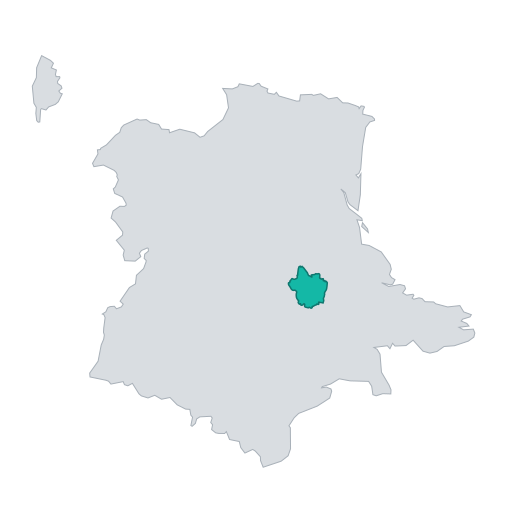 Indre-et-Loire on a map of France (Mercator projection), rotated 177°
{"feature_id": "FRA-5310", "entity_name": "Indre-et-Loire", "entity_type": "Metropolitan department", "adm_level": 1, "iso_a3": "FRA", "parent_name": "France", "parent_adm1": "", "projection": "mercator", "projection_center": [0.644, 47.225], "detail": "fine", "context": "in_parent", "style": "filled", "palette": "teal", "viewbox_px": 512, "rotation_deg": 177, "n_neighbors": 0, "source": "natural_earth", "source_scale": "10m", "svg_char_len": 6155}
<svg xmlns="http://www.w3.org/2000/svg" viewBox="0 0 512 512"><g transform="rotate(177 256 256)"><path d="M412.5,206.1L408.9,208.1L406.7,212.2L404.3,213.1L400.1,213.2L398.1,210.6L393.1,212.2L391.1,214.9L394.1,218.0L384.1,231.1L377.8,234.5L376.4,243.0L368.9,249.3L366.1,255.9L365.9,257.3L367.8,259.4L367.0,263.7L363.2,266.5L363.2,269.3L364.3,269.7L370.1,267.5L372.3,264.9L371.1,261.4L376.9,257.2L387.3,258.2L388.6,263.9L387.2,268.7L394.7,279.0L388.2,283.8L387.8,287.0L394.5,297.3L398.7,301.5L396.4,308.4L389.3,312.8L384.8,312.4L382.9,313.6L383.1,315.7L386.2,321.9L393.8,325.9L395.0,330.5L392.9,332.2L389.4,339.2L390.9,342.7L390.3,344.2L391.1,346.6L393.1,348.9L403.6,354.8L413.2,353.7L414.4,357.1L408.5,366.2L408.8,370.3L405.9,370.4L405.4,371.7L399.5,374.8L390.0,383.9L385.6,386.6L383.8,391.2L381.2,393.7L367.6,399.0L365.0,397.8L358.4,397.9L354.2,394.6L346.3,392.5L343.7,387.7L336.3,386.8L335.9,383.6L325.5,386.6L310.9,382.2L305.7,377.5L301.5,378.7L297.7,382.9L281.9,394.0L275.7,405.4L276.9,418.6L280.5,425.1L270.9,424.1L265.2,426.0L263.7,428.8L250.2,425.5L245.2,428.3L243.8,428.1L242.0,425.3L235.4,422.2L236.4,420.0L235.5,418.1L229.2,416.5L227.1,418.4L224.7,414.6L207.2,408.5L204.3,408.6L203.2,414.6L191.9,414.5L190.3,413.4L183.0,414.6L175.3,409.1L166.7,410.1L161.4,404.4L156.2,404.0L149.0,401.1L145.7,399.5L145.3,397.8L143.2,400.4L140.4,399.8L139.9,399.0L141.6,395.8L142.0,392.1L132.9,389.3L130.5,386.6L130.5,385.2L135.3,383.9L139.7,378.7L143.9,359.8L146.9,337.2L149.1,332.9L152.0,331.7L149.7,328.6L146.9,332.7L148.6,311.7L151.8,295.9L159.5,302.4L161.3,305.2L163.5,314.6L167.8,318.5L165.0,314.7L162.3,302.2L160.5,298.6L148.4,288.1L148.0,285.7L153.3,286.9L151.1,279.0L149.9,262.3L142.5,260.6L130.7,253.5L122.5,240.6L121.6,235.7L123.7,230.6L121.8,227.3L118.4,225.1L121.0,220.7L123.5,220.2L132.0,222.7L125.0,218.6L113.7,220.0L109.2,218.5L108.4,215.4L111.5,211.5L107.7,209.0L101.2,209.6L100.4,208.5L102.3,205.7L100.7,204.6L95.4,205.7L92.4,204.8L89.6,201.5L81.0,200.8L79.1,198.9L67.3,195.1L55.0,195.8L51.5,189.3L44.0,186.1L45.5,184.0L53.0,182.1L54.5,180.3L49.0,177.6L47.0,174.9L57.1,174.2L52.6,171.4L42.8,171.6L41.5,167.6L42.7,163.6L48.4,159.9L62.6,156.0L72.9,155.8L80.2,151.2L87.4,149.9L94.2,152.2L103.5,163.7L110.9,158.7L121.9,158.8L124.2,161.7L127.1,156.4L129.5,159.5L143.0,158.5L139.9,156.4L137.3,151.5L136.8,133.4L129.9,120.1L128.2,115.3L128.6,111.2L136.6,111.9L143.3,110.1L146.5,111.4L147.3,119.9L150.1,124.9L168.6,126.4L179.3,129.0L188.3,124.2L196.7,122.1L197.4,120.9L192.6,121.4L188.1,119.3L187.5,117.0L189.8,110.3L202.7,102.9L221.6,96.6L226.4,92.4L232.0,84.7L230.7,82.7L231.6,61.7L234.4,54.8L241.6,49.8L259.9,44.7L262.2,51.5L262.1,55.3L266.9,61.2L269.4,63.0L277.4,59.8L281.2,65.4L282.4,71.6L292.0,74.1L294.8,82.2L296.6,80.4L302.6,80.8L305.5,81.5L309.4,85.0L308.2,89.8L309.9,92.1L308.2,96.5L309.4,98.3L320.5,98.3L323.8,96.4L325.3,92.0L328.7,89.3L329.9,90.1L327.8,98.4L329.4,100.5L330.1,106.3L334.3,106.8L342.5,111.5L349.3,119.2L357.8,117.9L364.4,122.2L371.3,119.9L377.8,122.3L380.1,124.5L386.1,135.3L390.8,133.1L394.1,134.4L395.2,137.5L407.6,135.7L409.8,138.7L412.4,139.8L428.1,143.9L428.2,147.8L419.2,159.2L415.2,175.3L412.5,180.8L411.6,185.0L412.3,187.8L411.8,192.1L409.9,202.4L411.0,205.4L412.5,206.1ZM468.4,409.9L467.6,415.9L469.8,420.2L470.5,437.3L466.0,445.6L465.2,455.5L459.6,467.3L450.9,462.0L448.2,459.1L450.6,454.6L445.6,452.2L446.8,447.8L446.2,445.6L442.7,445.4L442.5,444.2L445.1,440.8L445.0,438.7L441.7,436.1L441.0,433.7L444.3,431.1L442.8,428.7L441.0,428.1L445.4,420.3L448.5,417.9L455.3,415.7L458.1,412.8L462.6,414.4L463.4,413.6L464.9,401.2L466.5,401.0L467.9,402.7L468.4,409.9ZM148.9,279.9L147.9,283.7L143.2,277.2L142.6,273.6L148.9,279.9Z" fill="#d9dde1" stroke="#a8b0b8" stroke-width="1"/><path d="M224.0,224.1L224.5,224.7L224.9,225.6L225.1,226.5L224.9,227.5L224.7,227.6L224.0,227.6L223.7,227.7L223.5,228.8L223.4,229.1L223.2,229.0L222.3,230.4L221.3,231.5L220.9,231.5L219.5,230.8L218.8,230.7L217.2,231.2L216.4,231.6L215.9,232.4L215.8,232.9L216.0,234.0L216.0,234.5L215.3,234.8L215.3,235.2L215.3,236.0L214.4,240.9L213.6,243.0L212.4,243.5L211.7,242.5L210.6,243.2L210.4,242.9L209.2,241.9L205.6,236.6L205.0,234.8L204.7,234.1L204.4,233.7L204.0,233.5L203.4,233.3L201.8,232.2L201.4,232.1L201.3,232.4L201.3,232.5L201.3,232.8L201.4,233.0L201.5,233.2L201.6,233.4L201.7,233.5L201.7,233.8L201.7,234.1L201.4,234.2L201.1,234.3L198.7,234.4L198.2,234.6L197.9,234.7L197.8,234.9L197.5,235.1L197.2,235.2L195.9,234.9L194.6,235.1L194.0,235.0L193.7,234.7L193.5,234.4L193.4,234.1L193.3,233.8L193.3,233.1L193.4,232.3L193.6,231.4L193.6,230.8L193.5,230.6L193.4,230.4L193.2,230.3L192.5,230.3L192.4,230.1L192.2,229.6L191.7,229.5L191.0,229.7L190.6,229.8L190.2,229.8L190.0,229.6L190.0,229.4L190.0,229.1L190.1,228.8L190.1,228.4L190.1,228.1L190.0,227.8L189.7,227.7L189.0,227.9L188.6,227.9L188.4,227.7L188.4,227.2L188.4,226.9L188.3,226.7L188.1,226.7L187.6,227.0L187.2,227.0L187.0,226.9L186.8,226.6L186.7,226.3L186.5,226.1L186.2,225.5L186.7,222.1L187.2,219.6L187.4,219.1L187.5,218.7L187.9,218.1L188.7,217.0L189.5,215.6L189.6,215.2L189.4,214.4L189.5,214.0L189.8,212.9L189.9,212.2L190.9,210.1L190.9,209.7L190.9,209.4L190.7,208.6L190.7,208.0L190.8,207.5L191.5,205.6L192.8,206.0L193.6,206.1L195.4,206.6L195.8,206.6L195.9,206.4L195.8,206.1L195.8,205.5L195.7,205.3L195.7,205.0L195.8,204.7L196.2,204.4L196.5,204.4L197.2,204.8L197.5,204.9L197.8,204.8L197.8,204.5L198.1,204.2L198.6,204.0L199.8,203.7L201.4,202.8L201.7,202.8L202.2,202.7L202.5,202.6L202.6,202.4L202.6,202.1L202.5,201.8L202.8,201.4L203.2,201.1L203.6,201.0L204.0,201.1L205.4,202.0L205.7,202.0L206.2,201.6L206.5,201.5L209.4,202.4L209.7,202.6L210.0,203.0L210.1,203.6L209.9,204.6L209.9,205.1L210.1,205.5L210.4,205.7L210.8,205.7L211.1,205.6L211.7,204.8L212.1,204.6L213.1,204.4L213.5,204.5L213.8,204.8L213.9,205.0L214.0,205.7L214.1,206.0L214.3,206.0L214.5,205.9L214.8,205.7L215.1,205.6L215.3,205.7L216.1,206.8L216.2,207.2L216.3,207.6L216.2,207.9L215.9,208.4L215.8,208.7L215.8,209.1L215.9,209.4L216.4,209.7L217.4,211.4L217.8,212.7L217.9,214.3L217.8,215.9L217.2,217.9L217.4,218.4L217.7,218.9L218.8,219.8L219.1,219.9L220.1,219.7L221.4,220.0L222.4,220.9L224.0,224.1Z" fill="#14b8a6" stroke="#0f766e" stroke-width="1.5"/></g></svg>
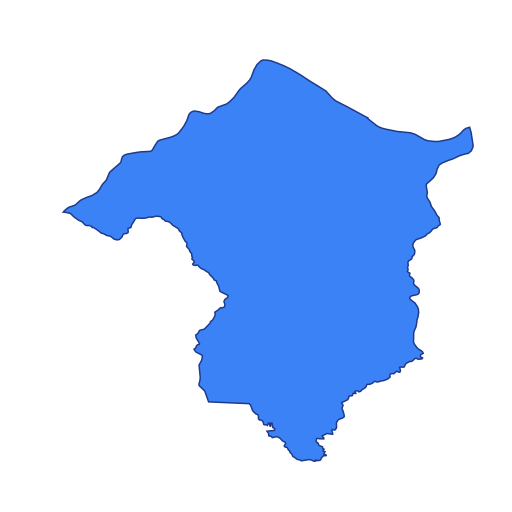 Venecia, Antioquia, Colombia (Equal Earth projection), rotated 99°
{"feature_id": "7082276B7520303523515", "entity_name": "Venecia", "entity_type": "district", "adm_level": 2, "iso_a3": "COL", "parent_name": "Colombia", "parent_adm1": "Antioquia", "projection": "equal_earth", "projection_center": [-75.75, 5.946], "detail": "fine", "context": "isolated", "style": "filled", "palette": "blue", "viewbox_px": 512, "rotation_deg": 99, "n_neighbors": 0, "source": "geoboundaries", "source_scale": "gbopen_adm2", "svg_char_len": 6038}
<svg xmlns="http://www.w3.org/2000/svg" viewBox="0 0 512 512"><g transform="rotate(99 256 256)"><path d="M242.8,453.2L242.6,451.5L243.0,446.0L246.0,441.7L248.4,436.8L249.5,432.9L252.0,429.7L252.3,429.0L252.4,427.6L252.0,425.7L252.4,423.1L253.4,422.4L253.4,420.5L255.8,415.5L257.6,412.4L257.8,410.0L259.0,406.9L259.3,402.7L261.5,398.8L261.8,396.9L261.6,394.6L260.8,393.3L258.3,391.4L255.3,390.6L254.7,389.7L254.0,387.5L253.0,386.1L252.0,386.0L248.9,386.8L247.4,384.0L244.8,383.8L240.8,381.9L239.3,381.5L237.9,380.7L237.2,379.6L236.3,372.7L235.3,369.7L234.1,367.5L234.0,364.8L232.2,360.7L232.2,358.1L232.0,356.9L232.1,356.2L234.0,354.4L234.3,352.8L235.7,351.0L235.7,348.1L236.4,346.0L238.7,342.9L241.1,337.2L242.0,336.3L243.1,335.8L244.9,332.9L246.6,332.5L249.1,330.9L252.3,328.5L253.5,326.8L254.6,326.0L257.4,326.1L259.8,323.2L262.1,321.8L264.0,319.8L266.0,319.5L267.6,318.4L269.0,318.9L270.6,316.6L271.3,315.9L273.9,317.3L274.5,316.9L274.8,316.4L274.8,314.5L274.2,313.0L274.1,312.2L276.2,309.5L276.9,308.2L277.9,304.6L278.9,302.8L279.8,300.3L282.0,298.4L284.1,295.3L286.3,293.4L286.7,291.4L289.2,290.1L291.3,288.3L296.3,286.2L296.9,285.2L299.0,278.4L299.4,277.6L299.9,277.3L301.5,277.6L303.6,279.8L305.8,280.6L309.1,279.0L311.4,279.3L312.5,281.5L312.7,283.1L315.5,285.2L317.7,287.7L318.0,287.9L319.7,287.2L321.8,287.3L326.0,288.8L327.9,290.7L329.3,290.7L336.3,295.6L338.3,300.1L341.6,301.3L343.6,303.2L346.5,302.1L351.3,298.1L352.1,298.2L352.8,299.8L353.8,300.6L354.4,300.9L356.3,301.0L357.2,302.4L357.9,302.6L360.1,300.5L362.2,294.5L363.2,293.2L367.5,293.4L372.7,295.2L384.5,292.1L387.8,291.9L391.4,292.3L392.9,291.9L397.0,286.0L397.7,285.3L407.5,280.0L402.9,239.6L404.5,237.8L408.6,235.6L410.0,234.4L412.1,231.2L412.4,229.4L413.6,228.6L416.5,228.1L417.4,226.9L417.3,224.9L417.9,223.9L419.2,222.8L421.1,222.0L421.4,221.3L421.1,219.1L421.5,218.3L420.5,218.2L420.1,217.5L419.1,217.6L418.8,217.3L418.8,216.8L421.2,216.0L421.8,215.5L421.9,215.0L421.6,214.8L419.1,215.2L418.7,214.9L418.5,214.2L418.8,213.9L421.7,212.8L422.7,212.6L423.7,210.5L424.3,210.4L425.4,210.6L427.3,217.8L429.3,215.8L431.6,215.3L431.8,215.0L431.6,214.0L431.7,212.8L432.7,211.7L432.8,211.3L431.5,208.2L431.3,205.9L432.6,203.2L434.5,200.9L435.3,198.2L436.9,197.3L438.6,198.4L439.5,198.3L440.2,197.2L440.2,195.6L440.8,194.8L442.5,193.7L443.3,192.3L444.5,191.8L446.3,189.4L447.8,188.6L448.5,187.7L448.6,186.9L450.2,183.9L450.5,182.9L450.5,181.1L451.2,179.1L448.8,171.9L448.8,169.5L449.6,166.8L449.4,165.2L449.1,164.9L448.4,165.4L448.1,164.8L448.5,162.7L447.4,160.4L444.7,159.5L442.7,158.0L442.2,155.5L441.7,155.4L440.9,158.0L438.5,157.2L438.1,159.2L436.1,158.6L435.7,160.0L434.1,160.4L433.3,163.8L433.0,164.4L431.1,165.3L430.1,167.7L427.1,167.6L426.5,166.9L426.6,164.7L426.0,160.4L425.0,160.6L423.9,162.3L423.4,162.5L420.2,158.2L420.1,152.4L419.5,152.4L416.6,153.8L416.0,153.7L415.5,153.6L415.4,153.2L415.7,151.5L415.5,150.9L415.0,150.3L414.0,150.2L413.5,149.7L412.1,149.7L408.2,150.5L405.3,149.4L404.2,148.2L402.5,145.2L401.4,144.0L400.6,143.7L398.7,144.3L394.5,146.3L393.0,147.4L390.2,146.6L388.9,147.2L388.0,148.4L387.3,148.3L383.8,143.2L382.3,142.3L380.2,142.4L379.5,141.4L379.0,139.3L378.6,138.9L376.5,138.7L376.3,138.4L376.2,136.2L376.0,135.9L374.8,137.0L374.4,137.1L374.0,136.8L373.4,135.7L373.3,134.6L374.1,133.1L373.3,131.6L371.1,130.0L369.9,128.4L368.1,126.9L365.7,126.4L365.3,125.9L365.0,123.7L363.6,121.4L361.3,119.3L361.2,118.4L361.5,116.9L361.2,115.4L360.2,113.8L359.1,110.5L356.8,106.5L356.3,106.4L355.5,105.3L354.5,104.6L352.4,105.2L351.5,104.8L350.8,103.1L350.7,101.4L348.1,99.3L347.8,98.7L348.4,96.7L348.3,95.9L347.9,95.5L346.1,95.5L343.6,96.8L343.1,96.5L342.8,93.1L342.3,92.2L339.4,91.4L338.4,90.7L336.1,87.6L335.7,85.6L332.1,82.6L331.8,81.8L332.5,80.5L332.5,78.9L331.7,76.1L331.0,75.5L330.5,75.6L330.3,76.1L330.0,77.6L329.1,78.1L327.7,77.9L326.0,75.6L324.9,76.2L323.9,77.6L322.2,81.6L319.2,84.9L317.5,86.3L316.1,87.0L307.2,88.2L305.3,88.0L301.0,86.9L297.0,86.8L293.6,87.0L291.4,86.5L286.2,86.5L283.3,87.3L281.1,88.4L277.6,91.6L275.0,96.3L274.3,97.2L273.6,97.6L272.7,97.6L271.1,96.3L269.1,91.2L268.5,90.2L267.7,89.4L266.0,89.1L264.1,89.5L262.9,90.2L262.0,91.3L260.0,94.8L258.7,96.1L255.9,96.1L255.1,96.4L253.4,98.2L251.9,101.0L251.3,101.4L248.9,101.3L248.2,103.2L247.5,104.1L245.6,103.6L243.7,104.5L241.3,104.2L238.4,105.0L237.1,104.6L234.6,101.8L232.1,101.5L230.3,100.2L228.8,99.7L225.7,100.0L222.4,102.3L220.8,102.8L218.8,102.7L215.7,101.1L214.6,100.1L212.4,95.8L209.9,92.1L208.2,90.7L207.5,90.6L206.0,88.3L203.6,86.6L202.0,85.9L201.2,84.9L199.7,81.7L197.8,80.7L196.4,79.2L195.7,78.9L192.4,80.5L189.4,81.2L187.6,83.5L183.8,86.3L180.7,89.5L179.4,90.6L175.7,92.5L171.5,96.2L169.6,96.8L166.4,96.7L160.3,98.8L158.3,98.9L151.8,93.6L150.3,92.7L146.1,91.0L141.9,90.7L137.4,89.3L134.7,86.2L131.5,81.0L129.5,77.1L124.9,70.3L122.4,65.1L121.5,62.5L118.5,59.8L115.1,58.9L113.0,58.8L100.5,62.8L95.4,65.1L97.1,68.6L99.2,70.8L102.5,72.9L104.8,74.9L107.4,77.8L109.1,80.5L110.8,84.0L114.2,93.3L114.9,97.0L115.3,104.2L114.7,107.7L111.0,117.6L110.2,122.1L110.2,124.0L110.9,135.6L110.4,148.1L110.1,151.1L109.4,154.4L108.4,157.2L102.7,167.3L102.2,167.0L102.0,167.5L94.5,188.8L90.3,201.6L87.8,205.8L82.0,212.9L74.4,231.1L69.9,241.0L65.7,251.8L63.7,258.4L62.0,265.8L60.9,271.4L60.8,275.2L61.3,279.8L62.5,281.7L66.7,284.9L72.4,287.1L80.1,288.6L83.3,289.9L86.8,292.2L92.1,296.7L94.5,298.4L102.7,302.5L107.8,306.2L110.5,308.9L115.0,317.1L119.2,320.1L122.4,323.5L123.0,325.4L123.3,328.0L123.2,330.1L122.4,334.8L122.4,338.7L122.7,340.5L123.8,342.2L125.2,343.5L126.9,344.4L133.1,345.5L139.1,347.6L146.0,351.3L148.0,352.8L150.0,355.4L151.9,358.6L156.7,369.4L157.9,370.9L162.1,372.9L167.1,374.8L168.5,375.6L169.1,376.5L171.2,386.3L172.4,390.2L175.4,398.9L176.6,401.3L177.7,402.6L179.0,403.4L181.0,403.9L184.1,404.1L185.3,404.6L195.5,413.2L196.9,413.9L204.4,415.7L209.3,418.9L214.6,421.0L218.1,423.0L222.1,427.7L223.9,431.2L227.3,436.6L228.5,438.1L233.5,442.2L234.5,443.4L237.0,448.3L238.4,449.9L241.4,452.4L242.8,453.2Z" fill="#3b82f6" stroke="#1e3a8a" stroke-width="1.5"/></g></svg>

──────────────────────────────

__Written instruction__
Keep only the lines of the records that contain the string "source", matching case exactly, and reproduce each one in full.

__Task answer__
{"feature_id": "FRA-5310", "entity_name": "Indre-et-Loire", "entity_type": "Metropolitan department", "adm_level": 1, "iso_a3": "FRA", "parent_name": "France", "parent_adm1": "", "projection": "mercator", "projection_center": [0.644, 47.225], "detail": "fine", "context": "in_parent", "style": "filled", "palette": "teal", "viewbox_px": 512, "rotation_deg": 177, "n_neighbors": 0, "source": "natural_earth", "source_scale": "10m", "svg_char_len": 6155}
{"feature_id": "7082276B7520303523515", "entity_name": "Venecia", "entity_type": "district", "adm_level": 2, "iso_a3": "COL", "parent_name": "Colombia", "parent_adm1": "Antioquia", "projection": "equal_earth", "projection_center": [-75.75, 5.946], "detail": "fine", "context": "isolated", "style": "filled", "palette": "blue", "viewbox_px": 512, "rotation_deg": 99, "n_neighbors": 0, "source": "geoboundaries", "source_scale": "gbopen_adm2", "svg_char_len": 6038}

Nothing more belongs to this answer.